On tint, au contraire, dans le plus profond mépris les savants véritables qui, par leurs recherches incessantes, par leurs classifications certaines, construisaient traditionnellement les bases inébranlables de la science, et dont les travaux de pure constatation servaient, en somme, de support aux imaginations des chercheurs.

En matière de travaux historiques, on traita de réactionnaires poussiéreux les savants véritables, qui mettaient au jour une laborieuse documentation ; tous les honneurs allèrent, au contraire, aux écrivains hâtifs qui utilisaient ces documents pour les transformer en synthèses rapides et hasardeuses.

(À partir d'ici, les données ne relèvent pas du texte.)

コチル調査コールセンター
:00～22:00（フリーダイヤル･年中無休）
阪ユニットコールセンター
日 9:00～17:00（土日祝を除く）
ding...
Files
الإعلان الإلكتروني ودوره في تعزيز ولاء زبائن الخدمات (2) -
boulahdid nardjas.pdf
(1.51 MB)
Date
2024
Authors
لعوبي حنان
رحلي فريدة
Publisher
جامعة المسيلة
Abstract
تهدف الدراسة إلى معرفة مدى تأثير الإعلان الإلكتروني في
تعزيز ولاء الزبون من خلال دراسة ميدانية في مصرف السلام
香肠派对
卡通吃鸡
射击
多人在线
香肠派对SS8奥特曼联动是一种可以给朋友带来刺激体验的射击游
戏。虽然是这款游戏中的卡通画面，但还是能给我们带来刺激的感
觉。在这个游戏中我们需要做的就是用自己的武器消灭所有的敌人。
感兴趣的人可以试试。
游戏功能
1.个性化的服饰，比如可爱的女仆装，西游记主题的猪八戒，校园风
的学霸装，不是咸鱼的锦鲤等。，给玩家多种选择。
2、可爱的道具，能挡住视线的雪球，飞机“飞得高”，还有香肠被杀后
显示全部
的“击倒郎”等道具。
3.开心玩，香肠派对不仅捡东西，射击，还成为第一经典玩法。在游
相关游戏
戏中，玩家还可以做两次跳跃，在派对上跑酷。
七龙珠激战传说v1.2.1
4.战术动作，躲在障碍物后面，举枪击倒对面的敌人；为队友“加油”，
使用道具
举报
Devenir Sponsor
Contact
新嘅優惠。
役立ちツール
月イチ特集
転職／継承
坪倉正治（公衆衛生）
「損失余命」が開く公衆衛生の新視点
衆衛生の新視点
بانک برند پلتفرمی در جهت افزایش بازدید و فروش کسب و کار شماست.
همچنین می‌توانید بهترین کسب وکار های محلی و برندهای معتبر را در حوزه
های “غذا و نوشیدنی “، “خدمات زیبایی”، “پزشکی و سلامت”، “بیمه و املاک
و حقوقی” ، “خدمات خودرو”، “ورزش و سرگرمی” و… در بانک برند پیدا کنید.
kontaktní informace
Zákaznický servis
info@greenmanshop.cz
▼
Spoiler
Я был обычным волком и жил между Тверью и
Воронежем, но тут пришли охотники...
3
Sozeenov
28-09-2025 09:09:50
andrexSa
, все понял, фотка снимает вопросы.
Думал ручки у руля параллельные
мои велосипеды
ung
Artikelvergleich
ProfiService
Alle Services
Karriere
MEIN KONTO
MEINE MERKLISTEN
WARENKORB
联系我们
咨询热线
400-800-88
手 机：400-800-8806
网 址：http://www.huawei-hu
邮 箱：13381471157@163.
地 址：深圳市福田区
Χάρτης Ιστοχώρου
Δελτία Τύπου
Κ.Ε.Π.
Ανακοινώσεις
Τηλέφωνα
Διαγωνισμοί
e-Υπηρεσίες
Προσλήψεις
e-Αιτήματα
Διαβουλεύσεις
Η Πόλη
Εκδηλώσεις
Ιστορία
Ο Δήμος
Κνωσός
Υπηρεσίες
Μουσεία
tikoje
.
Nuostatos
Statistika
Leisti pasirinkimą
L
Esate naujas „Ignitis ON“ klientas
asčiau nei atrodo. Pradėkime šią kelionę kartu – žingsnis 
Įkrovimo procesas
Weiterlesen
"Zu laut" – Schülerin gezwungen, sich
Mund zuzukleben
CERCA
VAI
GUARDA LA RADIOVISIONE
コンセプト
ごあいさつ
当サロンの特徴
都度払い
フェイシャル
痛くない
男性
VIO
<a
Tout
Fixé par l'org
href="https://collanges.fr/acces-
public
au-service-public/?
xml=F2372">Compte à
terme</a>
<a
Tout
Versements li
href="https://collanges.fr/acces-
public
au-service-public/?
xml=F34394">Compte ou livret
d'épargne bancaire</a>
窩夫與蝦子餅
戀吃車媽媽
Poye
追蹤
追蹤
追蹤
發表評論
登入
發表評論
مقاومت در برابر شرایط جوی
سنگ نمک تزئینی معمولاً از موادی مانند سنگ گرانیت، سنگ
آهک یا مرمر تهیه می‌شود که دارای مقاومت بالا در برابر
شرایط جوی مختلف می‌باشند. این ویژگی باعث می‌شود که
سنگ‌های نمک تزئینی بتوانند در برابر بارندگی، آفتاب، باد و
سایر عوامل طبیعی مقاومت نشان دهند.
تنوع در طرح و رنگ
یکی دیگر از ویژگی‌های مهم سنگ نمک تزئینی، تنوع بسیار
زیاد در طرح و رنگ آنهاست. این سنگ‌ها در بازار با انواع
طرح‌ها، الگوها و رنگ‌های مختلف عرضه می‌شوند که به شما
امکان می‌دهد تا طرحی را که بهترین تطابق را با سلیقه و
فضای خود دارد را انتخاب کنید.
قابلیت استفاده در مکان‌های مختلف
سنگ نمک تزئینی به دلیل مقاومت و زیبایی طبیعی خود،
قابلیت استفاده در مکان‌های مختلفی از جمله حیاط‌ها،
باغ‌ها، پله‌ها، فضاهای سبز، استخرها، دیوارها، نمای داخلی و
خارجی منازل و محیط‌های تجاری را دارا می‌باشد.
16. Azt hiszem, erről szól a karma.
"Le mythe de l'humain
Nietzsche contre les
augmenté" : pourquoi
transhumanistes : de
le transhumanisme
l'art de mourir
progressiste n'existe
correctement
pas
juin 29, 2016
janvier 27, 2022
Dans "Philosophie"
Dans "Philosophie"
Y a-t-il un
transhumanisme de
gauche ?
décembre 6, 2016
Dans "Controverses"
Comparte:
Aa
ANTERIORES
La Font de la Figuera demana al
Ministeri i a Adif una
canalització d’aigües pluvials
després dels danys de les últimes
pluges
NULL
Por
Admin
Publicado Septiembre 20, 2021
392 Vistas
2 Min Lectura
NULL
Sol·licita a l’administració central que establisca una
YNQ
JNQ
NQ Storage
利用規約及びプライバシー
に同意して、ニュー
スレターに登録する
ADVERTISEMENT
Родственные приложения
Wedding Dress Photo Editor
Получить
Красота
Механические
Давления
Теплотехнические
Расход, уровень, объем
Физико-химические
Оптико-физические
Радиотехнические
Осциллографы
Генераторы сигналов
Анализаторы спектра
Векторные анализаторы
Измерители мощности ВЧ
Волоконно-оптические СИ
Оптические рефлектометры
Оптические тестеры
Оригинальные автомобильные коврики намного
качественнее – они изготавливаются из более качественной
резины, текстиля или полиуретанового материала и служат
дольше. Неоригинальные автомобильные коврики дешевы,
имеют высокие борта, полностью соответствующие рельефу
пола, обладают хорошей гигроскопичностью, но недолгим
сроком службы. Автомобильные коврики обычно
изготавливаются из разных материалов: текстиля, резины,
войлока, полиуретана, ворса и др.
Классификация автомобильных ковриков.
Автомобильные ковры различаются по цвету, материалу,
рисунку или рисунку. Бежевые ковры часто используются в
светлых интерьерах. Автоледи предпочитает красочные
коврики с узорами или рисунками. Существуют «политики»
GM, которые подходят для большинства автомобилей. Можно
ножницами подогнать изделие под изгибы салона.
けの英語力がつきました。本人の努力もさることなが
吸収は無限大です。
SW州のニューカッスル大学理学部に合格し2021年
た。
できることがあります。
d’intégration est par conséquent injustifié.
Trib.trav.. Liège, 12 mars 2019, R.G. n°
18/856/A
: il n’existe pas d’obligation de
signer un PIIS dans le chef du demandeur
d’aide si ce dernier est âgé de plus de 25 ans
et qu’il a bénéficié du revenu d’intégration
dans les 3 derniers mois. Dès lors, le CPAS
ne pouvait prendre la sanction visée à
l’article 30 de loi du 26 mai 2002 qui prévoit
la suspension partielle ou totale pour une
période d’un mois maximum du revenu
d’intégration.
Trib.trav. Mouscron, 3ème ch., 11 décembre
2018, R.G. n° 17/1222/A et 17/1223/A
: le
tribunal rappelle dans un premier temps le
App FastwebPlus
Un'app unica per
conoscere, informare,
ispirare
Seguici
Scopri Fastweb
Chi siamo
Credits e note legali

En science naturelle, la même accusation fut portée contre les classifications de la chimie et de la biologie : on n’estima plus que les devins.

Sans s’en rendre compte, l’humanité n’avait fait que tuer les artistes et les savants véritables en les accusant de réaction. En honorant, au contraire, les sorciers et les faiseurs de tours, elle ne fit que retomber sans s’en douter, dans le fétichisme le plus grossier ; elle manqua du même coup l’idée qu’elle, voulait combattre et la science qu’elle voulait soutenir, et cette décadence déplorable la livra sans défense au groupement artificiel et sans issue du Léviathan à cet être monstrueux et sans cerveau dont on attendait toute direction.